I have a directory that contains subdirectories, and each of those contains a good number of files. Each such directory contains at least 100k total files within its subdirectories, with each subdirectory directly containing about 150 files each. I want to show the total count of files within the directory, including all its subdirectories' file counts. While I can do this by using the .NET APIs in System.IO
, is there a better way?
Using just .NET's standard library, the fastest option is
int count = Directory.EnumerateFiles(...).Count();
However, there's other posts asking about listing directories and subdirectories fast, and through research I came up with a faster implementation, in this repository (NuGet).
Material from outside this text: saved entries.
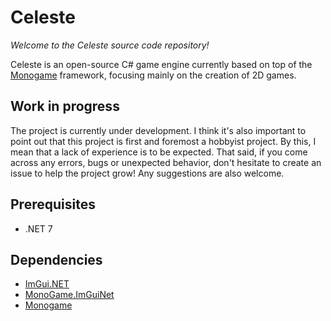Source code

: # Celeste

*Welcome to the Celeste source code repository!*    

Celeste is an open-source C# game engine currently based on top of the [Monogame](https://github.com/MonoGame/MonoGame) framework, focusing mainly on the creation of 2D games.

## Work in progress
The project is currently under development.
I think it's also important to point out that this project is first and foremost a hobbyist project. By this, I mean that a lack of experience is to be expected.
That said, if you come across any errors, bugs or unexpected behavior, don't hesitate to create an issue to help the project grow! Any suggestions are also welcome.

## Prerequisites
- .NET 7

## Dependencies
- [ImGui.NET](https://github.com/ImGuiNET/ImGui.NET)  
- [MonoGame.ImGuiNet](https://github.com/Mezo-hx/MonoGame.ImGuiNet)
- [Monogame](https://github.com/MonoGame/MonoGame)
DISCLAIMER: The author of the linked repository is myself. As also mentioned in the README, the code was taken by this post, and the package is being released under the CPOL license as was the original code of the post's author, wilsone8. I have only tested this in local drives. The author of the original post mentioned using their approach for files over network, and the final code uses the same APIs for enumerating the files, so there's high chance this works for network files too.
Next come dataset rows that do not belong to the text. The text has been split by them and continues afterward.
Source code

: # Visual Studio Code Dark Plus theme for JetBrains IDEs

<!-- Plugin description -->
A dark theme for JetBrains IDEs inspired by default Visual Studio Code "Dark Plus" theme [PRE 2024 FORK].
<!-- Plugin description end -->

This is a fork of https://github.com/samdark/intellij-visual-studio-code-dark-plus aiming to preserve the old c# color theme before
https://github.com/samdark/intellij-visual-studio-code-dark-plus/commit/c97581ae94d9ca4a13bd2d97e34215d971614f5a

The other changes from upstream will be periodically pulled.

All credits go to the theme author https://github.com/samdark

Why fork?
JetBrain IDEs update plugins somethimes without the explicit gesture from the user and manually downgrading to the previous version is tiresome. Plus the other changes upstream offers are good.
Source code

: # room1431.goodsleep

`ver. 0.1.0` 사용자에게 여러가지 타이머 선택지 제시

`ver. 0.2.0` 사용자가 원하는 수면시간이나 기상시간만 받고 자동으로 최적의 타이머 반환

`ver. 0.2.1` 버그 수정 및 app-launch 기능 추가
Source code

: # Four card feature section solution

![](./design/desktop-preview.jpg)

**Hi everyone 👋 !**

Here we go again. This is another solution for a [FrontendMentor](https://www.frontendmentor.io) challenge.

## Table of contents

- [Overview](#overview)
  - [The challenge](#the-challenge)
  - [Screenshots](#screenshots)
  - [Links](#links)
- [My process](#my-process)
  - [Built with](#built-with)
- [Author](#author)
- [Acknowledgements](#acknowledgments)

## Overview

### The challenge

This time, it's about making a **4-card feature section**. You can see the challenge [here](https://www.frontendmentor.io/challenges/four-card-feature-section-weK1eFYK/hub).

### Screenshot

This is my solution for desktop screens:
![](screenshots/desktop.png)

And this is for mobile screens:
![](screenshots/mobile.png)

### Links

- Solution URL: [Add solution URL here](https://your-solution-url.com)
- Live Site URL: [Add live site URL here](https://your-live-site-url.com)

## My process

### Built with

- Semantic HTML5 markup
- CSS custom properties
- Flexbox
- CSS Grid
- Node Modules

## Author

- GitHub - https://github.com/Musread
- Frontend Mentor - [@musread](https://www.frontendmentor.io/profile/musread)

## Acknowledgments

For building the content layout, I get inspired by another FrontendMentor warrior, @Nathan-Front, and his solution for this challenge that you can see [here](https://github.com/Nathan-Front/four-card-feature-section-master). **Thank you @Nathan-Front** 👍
The package provides a method to get the file count, which you can use like so:
// ensure the using:
using FastDiskIO;
var count = FastDirectoryEnumeration.GetFileCount(
"dir/path/",
searchOption: SearchOption.AllDirectories);
Example for 300k files spread within 300 subdirectories:
Method | Mean | Ratio | Allocated | Alloc Ratio |
---|---|---|---|---|
GetFileCount | 111.1 ms | 0.95 | 99.25 KB | 0.004 |
Directory_EnumerateFiles | 116.6 ms | 1.00 | 25741.13 KB | 1.000 |
The allocations are avoided by reusing the same struct when invoking the Windows APIs, and only allocating strings that are required for calculating the path of the subdirectories to iterate next.
And for the above example, it seems that we have hit the API/IO bottleneck, so it can probably be barely improved. The major impact is the allocation reduction though, which is huge for much denser and more packed directories.